Boolean networks (BNs) are a well-established framework for modeling the dynamics of gene regulatory networks (GRNs). In Boolean GRNs, genes can be either "on" or "off", with their dynamics dictated by regulatory logic rules or Boolean functions (BFs). The complete dynamics of BNs are encapsulated in its state transition graph (STG). In this presentation, I will aim to address three research lacunae. The first is whether regulatory logic rules in reconstructed BNs that model cellular decision making, are random. We show that certain biologically meaningful BFs, namely, the read-once functions (RoFs) and the nested canalyzing functions (NCFs) are highly preponderant in such reconstructed BNs. This observation is substantiated by proving that RoFs and NCFs possess minimal complexity based on two metrics, Boolean complexity and average sensitivity, respectively [1]. The second is the proposal of a model selection framework for developmental Boolean GRNs. Our framework leverages relative stability constraints that are predicated on the hierarchy of cell states on the developmental landscape. The application of this framework to the latest reconstructed Boolean GRN of the Arabidopsis thaliana root stem cell niche yields several improved models [2]. The third is how various types of regulatory logic rules influence the structure of the STG of a BN. Certain biologically meaningful BFs typically engender more "bushy" and convergent STGs, indicative of robust dynamics, as opposed to STGs obtained using random BFs.
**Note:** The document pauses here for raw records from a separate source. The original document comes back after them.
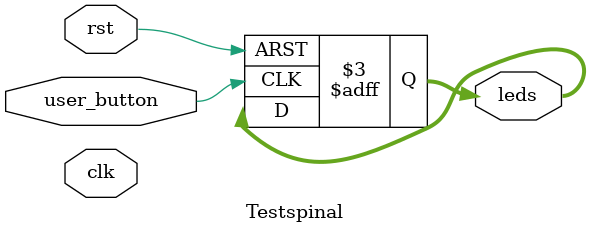
<source format=v>
`timescale 1ns/1ps

module Testspinal (
  input               rst,
  input               user_button,
  input               clk,
  output reg [5:0]    leds
);
  always @(negedge rst or negedge user_button) begin
    if(!rst) begin
      leds <= 6'b111110;
    end
    else if(user_button) begin 
      leds <= {leds[4:0], leds[5]};
    end
  end
endmodule

</source>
This investigation is made possible by our adaptation of measures from the theory of cellular automata to the domain of BNs [3].

References

[1] A. Subbaroyan, O.C. Martin* & A. Samal*, Minimum complexity drives regulatory logic in Boolean models of living systems, PNAS Nexus, 1(1): pgac017 (2022).

[2] A. Subbaroyan, P. Sil, O.C. Martin* & A. Samal*, Leveraging developmental landscapes for model selection in Boolean gene regulatory networks, Briefings in Bioinformatics, 24(3): bbad160 (2023).

[3] P. Sil#, A. Subbaroyan#, S. Kulkarni, O.C. Martin* & A. Samal*, Biologically meaningful regulatory logic enhances the convergence rate in Boolean networks and bushiness of their state transition graph, Briefings in Bioinformatics, 25(3): bbae150 (2024).